**REQUIRED WORK:** Please transcribe the lines between the one holding "brinda y se acostumbran a regar las comidas" and the one holding "Você também poderá", both included. Leave the pictures out of your answer.

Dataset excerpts

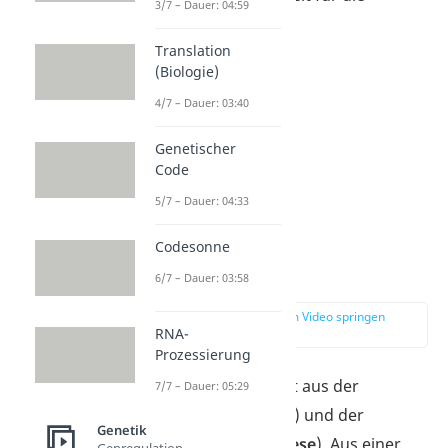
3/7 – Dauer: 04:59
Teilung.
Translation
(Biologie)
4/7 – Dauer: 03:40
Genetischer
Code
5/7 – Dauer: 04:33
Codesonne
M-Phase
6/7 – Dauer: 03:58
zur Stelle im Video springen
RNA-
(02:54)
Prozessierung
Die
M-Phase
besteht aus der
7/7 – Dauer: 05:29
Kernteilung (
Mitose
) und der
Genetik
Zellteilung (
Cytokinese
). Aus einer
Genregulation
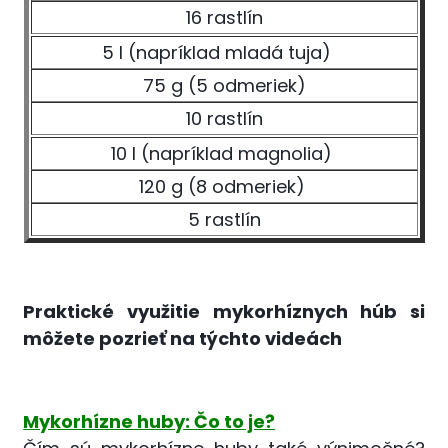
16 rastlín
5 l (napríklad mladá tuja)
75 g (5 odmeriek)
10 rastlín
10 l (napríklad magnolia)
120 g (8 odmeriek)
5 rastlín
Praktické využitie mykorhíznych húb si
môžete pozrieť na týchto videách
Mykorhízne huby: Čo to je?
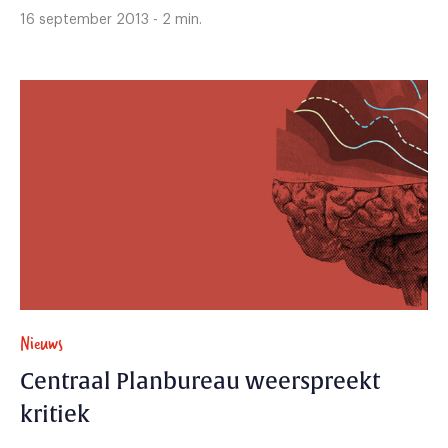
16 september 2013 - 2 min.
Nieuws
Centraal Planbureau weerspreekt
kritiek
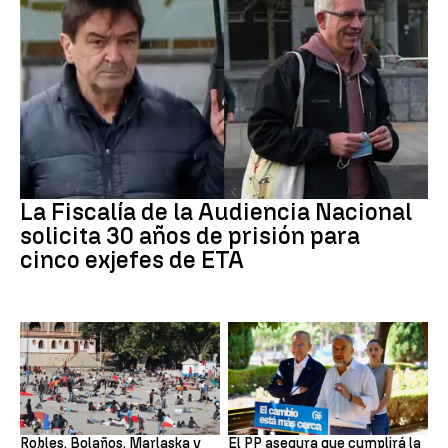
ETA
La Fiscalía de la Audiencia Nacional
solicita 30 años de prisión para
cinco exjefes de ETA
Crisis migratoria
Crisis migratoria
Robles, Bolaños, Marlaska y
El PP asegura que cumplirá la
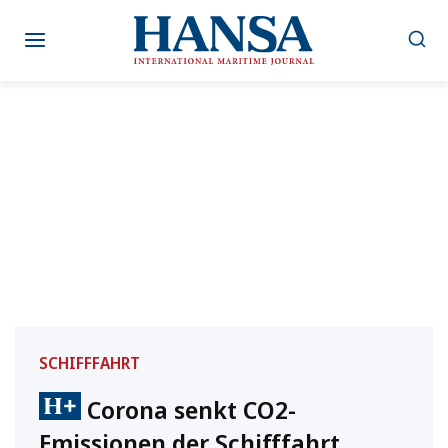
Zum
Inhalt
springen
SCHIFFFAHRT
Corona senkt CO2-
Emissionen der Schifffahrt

---

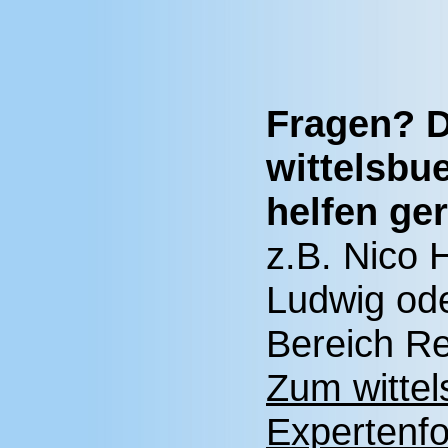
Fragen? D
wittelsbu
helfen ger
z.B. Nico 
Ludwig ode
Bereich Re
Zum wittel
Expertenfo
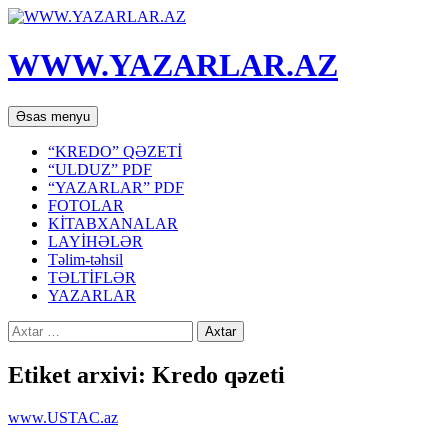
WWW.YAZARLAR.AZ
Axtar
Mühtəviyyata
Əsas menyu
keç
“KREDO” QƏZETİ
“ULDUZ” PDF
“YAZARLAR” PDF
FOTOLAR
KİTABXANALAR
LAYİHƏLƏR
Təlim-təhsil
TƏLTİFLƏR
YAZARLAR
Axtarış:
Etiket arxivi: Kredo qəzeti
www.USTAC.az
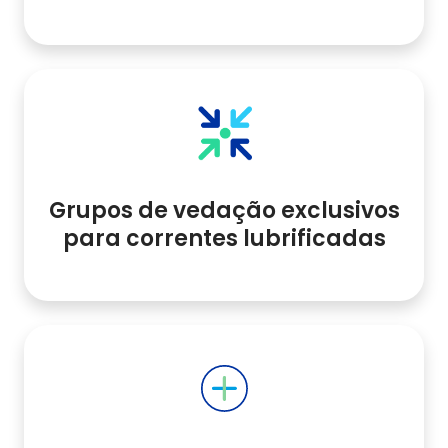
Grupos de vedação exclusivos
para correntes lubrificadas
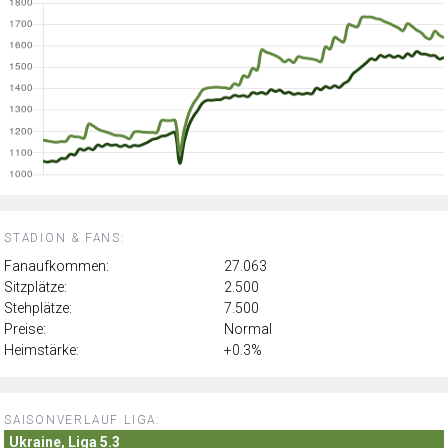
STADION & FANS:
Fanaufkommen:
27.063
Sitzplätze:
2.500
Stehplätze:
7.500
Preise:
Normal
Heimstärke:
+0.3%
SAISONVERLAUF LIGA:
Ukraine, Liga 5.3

...

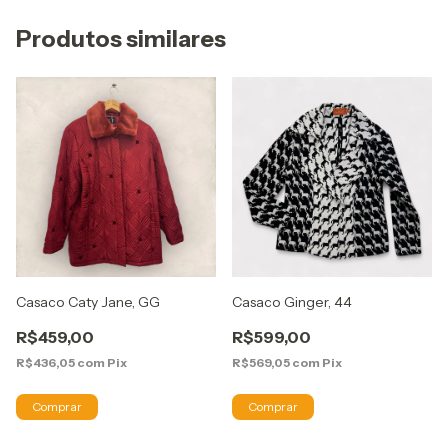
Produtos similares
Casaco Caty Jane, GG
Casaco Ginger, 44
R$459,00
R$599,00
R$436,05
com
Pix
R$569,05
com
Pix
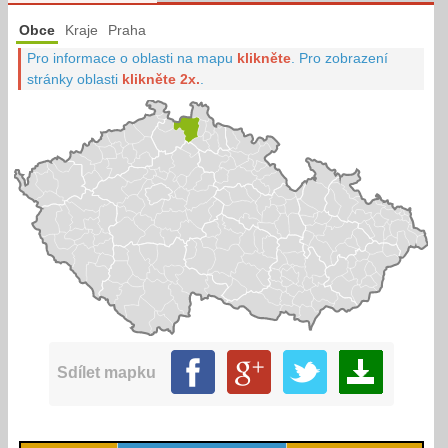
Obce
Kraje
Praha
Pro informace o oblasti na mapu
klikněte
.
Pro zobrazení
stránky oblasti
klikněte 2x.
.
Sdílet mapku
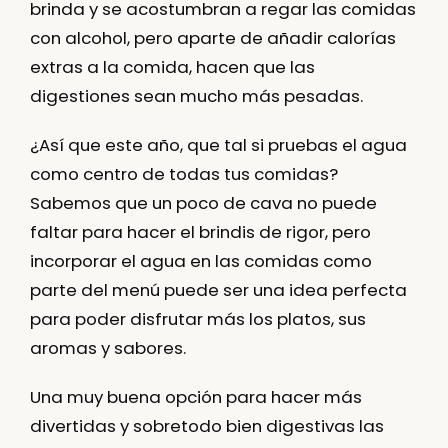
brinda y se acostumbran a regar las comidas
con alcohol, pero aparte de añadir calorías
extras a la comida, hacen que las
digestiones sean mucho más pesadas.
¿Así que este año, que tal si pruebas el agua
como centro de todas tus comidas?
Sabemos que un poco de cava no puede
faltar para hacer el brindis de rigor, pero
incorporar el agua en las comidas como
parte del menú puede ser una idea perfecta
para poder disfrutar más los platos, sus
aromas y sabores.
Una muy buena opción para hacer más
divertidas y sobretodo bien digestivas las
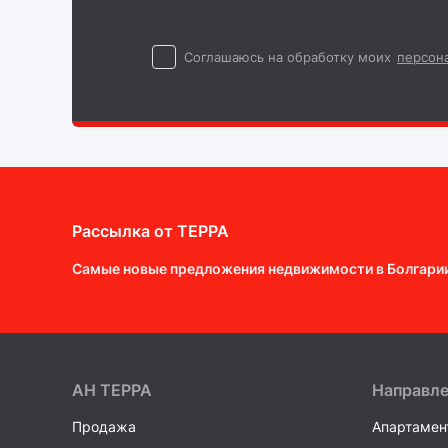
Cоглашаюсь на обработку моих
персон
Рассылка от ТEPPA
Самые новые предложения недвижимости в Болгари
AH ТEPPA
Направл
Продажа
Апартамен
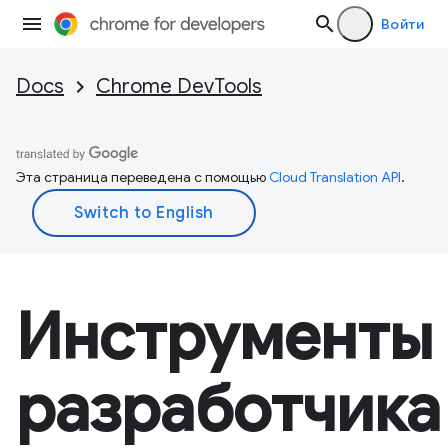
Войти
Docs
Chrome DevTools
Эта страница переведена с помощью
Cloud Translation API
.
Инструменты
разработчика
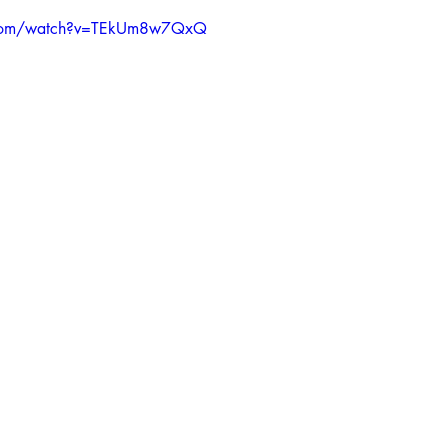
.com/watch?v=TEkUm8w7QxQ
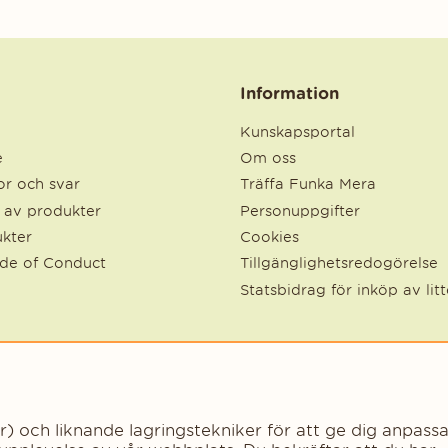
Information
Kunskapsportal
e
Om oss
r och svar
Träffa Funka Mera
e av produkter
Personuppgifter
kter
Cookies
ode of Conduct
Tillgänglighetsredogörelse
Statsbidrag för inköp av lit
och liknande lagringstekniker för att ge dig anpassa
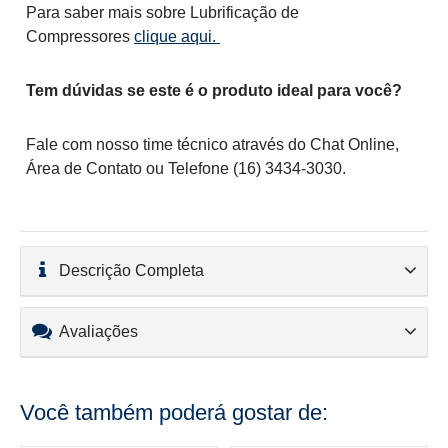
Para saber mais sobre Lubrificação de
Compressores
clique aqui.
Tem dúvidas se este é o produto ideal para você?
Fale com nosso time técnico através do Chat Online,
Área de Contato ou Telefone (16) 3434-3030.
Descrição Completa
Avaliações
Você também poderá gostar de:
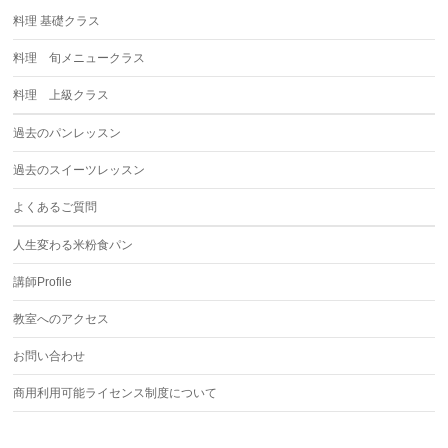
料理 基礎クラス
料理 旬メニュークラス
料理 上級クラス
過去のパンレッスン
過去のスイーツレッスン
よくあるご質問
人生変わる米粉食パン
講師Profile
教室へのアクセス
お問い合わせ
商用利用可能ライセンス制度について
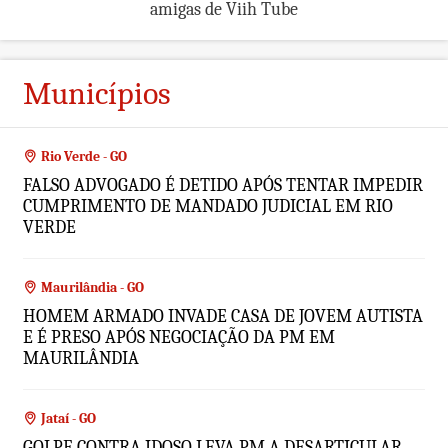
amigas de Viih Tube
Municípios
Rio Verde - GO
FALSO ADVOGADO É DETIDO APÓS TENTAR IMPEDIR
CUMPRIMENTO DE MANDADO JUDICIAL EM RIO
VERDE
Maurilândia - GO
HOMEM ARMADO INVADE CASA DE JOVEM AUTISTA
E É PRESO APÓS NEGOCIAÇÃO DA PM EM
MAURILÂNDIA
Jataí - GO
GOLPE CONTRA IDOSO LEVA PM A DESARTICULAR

**REPLY TO THE TASK:**
brinda y se acostumbran a regar las comidas
con alcohol, pero aparte de añadir calorías
extras a la comida, hacen que las
digestiones sean mucho más pesadas.
¿Así que este año, que tal si pruebas el agua
como centro de todas tus comidas?
Sabemos que un poco de cava no puede
faltar para hacer el brindis de rigor, pero
incorporar el agua en las comidas como
parte del menú puede ser una idea perfecta
para poder disfrutar más los platos, sus
aromas y sabores.
Una muy buena opción para hacer más
divertidas y sobretodo bien digestivas las
Cоглашаюсь на обработку моих
персон
Рассылка от ТEPPA
Самые новые предложения недвижимости в Болгари
AH ТEPPA
Направл
Продажа
Апартамен
Войти
Docs
Chrome DevTools
Эта страница переведена с помощью
Cloud Translation API
.
Инструменты
разработчика
.com/watch?v=TEkUm8w7QxQ
Information
Kunskapsportal
e
Om oss
r och svar
Träffa Funka Mera
e av produkter
Personuppgifter
kter
Cookies
ode of Conduct
Tillgänglighetsredogörelse
Statsbidrag för inköp av lit
och liknande lagringstekniker för att ge dig anpassa
Para saber mais sobre Lubrificação de
Compressores
clique aqui.
Tem dúvidas se este é o produto ideal para você?
Fale com nosso time técnico através do Chat Online,
Área de Contato ou Telefone (16) 3434-3030.
Descrição Completa
Avaliações
Você também poderá gostar de:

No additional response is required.